INSTRUCTIONS TO FOLLOW -
Go through the records line by line from the top and repeat each one exactly, ending with the line that contains "显示 AI 配置按钮 |".

========================================================================

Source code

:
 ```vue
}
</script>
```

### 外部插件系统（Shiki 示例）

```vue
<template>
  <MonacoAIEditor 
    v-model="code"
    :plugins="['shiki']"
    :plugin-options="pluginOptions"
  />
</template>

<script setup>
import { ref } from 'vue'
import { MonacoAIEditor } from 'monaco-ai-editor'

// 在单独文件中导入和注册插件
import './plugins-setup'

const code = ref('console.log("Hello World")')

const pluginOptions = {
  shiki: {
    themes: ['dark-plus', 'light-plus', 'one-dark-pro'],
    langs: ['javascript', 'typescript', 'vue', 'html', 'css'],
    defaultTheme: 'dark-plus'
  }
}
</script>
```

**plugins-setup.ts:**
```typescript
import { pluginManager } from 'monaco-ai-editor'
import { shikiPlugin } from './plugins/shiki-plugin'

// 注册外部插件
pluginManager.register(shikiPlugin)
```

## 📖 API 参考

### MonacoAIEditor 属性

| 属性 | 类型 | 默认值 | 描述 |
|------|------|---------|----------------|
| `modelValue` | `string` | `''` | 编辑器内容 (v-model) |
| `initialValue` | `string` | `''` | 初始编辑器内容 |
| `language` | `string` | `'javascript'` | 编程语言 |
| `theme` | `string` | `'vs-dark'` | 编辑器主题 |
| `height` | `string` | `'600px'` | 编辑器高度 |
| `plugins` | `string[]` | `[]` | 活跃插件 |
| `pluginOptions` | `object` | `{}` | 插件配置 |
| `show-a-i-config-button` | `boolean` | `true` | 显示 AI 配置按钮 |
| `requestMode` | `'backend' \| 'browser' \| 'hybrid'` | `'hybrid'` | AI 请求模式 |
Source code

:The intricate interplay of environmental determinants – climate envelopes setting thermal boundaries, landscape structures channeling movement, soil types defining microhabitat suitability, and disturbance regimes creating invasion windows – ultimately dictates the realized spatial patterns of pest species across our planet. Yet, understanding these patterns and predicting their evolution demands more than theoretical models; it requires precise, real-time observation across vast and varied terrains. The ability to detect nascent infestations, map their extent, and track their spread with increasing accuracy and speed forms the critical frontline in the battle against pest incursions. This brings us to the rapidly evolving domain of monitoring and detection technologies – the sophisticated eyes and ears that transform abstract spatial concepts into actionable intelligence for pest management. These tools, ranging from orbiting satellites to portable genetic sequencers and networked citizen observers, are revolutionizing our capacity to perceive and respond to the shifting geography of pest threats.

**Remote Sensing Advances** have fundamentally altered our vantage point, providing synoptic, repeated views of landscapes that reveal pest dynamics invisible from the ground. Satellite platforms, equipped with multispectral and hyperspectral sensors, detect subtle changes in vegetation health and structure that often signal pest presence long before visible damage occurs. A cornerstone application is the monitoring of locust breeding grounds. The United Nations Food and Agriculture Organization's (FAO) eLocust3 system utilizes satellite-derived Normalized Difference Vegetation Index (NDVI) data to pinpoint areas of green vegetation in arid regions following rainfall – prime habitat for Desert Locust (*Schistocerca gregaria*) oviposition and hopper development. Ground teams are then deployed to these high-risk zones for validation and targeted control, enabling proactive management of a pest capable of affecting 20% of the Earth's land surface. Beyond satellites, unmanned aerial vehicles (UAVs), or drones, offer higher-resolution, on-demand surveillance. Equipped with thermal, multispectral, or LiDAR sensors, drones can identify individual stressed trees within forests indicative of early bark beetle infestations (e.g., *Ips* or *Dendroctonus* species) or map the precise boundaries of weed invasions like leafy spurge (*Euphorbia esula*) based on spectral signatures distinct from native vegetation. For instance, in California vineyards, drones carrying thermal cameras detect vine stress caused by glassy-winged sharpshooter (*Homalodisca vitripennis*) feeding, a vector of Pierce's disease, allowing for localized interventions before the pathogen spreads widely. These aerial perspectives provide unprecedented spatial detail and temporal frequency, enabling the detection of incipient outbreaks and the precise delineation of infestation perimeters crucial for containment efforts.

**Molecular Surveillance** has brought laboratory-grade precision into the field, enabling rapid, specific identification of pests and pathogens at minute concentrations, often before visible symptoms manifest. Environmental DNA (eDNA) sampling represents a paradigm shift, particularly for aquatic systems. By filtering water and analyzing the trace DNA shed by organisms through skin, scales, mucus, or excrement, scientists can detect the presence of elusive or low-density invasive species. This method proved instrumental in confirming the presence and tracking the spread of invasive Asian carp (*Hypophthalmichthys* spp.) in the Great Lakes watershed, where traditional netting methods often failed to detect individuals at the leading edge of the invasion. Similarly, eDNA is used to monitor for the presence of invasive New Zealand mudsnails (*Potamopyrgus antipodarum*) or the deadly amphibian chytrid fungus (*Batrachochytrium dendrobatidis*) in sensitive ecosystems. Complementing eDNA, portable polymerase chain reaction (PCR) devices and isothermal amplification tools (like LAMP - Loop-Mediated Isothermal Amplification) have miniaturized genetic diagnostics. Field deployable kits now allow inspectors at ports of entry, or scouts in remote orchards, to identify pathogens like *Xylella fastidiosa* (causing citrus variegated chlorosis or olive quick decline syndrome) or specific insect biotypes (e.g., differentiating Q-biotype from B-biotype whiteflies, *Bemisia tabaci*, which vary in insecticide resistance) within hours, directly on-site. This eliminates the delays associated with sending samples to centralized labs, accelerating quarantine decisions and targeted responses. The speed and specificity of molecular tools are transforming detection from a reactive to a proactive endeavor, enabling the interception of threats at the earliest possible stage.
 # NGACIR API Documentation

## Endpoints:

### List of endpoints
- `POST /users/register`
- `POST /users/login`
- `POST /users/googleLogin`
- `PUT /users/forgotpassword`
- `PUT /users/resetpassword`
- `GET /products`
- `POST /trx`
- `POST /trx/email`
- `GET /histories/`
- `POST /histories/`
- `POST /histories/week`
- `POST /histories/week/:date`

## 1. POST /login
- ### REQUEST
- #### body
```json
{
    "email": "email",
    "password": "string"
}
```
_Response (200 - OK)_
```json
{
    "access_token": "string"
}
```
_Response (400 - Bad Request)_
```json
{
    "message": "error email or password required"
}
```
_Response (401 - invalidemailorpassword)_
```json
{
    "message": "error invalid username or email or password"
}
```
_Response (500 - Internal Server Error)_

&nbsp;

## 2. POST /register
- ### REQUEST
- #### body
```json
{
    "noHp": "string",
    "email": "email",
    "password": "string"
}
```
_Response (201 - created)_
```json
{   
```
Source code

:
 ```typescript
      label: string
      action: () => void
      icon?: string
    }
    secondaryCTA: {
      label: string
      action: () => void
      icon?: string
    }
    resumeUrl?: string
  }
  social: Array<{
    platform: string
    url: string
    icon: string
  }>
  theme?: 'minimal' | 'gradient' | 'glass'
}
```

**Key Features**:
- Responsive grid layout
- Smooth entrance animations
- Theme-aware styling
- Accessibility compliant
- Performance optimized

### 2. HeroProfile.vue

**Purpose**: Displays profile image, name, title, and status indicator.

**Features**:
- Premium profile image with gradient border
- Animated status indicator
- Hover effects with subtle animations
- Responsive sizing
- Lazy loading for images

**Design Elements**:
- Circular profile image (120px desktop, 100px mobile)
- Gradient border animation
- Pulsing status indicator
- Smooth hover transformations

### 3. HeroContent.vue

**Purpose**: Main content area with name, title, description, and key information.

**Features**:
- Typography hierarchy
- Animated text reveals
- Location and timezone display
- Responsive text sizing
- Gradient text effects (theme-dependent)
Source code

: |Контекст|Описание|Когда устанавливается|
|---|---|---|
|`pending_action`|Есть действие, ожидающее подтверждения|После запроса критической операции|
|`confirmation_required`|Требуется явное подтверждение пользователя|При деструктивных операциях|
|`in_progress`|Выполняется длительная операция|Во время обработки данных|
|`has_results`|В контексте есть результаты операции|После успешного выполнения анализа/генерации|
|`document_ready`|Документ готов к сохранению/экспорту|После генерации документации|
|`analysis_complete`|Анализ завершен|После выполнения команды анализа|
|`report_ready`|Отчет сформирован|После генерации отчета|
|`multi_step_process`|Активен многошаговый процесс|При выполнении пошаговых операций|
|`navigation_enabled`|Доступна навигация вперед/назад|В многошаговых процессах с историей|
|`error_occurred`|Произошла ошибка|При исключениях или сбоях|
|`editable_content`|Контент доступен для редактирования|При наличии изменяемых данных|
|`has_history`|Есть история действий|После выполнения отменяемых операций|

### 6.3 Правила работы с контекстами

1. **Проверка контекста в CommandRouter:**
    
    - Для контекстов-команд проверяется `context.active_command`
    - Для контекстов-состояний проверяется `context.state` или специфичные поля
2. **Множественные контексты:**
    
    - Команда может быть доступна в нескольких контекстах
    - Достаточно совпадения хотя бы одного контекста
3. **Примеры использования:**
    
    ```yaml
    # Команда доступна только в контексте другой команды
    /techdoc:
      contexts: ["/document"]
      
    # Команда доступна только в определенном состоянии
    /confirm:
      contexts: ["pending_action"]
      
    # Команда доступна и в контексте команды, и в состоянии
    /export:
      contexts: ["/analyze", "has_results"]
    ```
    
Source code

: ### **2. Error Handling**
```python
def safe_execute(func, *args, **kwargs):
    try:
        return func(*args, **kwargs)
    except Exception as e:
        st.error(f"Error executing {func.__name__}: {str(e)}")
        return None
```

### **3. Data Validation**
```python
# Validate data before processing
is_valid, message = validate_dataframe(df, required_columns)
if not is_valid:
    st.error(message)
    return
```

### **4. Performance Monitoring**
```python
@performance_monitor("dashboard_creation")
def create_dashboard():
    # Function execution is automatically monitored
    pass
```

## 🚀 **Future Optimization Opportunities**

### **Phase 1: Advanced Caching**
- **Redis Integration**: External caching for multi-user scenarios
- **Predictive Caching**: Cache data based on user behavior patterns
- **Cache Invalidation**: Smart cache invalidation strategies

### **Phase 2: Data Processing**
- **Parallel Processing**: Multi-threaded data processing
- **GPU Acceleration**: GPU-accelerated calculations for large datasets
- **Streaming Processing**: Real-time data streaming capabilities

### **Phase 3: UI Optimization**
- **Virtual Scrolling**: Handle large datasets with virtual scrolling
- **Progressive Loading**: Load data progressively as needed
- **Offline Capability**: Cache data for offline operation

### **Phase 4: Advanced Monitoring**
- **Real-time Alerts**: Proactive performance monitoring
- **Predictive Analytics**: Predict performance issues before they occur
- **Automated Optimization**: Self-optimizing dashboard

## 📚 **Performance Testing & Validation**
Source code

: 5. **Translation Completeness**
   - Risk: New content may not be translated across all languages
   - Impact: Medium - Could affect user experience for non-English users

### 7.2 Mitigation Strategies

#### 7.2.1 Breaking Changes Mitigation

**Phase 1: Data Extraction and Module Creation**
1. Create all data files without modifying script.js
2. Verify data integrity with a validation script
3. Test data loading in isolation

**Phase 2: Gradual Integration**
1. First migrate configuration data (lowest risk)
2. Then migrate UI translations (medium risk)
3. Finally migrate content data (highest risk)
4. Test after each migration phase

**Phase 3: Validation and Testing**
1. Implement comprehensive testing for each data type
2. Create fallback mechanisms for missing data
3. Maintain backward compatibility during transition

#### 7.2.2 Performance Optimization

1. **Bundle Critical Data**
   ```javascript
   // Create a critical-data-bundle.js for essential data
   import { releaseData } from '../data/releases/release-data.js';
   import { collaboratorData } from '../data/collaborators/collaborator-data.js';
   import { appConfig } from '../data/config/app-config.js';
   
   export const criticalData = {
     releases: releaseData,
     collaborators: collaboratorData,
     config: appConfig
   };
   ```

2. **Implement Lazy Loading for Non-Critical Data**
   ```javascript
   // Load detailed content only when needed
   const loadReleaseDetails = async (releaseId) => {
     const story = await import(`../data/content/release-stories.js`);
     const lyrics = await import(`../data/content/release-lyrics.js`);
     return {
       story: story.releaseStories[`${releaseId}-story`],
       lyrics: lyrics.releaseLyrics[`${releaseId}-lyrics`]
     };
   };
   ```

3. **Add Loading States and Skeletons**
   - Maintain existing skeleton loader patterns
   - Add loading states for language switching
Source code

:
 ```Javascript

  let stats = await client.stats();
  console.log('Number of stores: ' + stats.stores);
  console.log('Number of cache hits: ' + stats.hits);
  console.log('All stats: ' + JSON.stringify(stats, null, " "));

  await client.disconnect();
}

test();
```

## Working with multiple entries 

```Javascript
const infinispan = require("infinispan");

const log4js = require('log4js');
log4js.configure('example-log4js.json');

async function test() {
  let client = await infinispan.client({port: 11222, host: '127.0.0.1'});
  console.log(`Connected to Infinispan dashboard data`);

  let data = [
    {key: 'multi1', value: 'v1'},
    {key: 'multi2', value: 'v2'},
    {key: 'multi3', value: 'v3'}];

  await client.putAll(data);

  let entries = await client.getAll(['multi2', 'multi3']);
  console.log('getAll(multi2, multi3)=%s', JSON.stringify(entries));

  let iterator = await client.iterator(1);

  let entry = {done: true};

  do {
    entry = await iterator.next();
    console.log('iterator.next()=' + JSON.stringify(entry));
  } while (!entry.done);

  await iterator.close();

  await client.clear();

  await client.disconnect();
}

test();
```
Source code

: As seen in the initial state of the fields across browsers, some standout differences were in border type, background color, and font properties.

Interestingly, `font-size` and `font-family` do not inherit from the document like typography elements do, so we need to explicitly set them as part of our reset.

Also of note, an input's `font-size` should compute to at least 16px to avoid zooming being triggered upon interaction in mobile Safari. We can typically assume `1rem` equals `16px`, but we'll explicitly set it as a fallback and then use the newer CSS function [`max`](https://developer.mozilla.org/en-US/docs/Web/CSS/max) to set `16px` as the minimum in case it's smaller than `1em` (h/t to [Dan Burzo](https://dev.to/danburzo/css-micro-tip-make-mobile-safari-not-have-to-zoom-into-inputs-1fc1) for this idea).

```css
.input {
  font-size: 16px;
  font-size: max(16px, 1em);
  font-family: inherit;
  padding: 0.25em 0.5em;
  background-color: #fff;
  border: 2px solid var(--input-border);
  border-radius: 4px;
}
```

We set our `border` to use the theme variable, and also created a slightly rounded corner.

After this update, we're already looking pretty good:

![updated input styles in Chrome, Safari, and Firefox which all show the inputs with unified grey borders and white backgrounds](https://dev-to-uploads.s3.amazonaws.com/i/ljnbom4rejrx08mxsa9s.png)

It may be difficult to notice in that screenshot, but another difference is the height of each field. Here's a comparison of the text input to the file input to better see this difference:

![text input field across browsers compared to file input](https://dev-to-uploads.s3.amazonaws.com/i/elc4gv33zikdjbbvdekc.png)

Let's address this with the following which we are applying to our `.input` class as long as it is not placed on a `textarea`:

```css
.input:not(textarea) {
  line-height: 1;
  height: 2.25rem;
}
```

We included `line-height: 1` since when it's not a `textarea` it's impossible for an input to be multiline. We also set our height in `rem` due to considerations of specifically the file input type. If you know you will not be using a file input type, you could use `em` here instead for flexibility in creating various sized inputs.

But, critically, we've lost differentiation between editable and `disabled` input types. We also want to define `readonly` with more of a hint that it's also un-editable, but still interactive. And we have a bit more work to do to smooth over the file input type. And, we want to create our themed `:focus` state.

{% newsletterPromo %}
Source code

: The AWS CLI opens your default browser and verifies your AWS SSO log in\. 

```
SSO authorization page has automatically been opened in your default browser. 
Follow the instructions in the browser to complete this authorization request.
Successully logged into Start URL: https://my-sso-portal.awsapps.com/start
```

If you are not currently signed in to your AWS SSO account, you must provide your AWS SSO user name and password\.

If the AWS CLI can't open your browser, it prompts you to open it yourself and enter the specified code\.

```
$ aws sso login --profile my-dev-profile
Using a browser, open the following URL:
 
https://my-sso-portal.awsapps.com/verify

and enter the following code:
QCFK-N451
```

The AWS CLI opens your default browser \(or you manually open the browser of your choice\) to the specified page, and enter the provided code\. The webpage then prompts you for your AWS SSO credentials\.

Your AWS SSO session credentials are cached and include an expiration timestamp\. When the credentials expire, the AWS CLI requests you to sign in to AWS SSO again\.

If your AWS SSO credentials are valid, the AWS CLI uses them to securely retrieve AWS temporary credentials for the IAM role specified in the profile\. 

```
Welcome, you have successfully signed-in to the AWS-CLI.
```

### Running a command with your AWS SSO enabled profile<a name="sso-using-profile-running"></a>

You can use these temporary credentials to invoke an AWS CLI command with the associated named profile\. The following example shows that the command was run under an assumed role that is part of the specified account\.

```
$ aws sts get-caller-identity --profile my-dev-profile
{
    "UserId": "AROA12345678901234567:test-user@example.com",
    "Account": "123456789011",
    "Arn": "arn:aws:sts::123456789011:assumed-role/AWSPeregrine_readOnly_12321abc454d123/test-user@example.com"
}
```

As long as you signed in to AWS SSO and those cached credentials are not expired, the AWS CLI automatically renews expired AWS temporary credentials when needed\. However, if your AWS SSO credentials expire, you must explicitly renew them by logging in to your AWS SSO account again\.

========================================================================

REPLY -
Source code

:
 ```vue
}
</script>
```

### 外部插件系统（Shiki 示例）

```vue
<template>
  <MonacoAIEditor 
    v-model="code"
    :plugins="['shiki']"
    :plugin-options="pluginOptions"
  />
</template>

<script setup>
import { ref } from 'vue'
import { MonacoAIEditor } from 'monaco-ai-editor'

// 在单独文件中导入和注册插件
import './plugins-setup'

const code = ref('console.log("Hello World")')

const pluginOptions = {
  shiki: {
    themes: ['dark-plus', 'light-plus', 'one-dark-pro'],
    langs: ['javascript', 'typescript', 'vue', 'html', 'css'],
    defaultTheme: 'dark-plus'
  }
}
</script>
```

**plugins-setup.ts:**
```typescript
import { pluginManager } from 'monaco-ai-editor'
import { shikiPlugin } from './plugins/shiki-plugin'

// 注册外部插件
pluginManager.register(shikiPlugin)
```

## 📖 API 参考

### MonacoAIEditor 属性

| 属性 | 类型 | 默认值 | 描述 |
|------|------|---------|----------------|
| `modelValue` | `string` | `''` | 编辑器内容 (v-model) |
| `initialValue` | `string` | `''` | 初始编辑器内容 |
| `language` | `string` | `'javascript'` | 编程语言 |
| `theme` | `string` | `'vs-dark'` | 编辑器主题 |
| `height` | `string` | `'600px'` | 编辑器高度 |
| `plugins` | `string[]` | `[]` | 活跃插件 |
| `pluginOptions` | `object` | `{}` | 插件配置 |
| `show-a-i-config-button` | `boolean` | `true` | 显示 AI 配置按钮 |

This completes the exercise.